Sir Titus Salt
20th September 1803 – 29th December 1876
Titus Salt was born into the family of a successful wool-stapler, whose firm he joined in 1824, and which soon grew to be the largest employer in Bradford. He had strong views on the need for workers to have good working conditions and decent housing, and he promoted cleanliness and hygiene at every opportunity. The low polluting Rodda smoke burners that he introduced to his factories were a model of such thinking.

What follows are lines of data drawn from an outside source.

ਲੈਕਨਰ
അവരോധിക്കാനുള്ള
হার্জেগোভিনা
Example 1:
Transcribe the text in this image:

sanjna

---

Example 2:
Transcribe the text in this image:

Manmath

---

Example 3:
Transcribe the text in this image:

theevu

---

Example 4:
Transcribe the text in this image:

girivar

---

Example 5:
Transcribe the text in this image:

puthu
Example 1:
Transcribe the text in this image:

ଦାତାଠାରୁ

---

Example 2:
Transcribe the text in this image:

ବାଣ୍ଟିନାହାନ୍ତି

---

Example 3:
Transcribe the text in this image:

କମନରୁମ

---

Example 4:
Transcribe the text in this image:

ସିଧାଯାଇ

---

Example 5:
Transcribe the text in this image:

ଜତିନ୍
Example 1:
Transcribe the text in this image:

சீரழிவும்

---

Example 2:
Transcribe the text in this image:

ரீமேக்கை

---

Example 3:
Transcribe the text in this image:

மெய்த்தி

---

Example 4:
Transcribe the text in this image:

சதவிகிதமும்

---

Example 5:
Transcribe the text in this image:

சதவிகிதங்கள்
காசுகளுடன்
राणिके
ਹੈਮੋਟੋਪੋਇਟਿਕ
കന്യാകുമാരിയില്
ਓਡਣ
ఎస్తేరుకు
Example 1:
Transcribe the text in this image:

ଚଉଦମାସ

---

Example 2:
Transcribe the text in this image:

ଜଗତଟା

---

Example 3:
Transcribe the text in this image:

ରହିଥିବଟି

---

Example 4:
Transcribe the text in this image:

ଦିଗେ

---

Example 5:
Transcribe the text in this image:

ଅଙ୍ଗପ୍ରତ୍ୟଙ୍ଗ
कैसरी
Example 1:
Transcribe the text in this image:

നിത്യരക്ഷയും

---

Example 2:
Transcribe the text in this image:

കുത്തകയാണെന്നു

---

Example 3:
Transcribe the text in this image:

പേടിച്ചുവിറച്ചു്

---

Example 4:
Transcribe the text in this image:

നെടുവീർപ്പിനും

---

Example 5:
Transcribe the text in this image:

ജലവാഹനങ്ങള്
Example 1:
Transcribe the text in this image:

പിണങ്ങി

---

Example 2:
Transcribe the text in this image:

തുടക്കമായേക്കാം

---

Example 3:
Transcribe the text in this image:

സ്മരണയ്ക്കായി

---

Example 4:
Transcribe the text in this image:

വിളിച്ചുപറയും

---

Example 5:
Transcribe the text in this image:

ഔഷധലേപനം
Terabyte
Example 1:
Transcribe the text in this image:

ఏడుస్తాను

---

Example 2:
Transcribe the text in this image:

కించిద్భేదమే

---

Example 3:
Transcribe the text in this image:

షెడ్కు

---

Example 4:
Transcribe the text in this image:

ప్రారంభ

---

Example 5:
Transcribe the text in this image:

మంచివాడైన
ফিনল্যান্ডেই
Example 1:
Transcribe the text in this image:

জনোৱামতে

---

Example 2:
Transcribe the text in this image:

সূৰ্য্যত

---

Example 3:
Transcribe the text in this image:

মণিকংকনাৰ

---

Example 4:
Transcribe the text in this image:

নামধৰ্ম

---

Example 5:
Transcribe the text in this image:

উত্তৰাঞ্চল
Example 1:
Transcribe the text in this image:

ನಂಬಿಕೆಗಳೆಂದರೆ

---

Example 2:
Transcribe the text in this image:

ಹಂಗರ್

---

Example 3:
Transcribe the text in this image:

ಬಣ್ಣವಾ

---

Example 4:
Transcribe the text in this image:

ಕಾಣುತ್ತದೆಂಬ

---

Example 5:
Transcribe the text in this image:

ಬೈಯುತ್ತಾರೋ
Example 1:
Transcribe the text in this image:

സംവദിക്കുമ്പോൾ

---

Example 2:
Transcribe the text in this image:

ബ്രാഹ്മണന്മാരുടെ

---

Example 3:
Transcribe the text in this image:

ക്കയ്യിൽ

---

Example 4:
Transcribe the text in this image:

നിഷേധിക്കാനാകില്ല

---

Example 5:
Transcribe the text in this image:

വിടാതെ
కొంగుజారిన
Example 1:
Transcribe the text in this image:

His 1836 experiments with the hitherto ignored Alpaca Wool produced a beautiful lustrous cloth that became very fashionable.
After becoming Mayor of Bradford in 1848, Titus Salt tried to get the Council to be progressive in matters of pollution and hygiene, but when he failed to persuade them, he moved his business to Saltaire, and began to build a model community, which took twenty years to finish.

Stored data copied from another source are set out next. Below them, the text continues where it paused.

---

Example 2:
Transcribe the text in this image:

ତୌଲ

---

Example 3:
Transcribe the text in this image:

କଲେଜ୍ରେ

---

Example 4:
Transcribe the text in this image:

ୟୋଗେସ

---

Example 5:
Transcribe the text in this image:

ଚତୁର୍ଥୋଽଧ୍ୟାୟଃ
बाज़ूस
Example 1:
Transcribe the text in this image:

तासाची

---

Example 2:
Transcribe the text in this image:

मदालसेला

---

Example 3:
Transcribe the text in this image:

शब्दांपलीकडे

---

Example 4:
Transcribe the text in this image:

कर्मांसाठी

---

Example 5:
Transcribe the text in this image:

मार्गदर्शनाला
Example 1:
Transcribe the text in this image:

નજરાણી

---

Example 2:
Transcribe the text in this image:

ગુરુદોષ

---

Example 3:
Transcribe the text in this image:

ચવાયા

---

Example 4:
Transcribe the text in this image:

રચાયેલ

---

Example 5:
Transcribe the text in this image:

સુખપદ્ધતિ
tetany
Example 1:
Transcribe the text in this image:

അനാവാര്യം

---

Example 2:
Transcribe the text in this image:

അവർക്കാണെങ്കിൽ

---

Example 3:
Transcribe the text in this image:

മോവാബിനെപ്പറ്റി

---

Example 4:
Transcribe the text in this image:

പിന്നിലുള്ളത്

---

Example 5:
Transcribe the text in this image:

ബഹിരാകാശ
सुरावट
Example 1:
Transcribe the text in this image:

Saltaire contained a variety of workers’ houses, an institute, public bath houses, and a church. Although Sir Titus supported universal suffrage, and did not believe the 1832 Reform Act had gone far enough, he distrusted trades unions, and banned them from his Mills.
At the time of his death, his family found that most of his vast fortune had been given away on good deeds. Titus and his brother Henry joined the Harrogate Club as visitors in 1857-8, being amongst the earliest such members.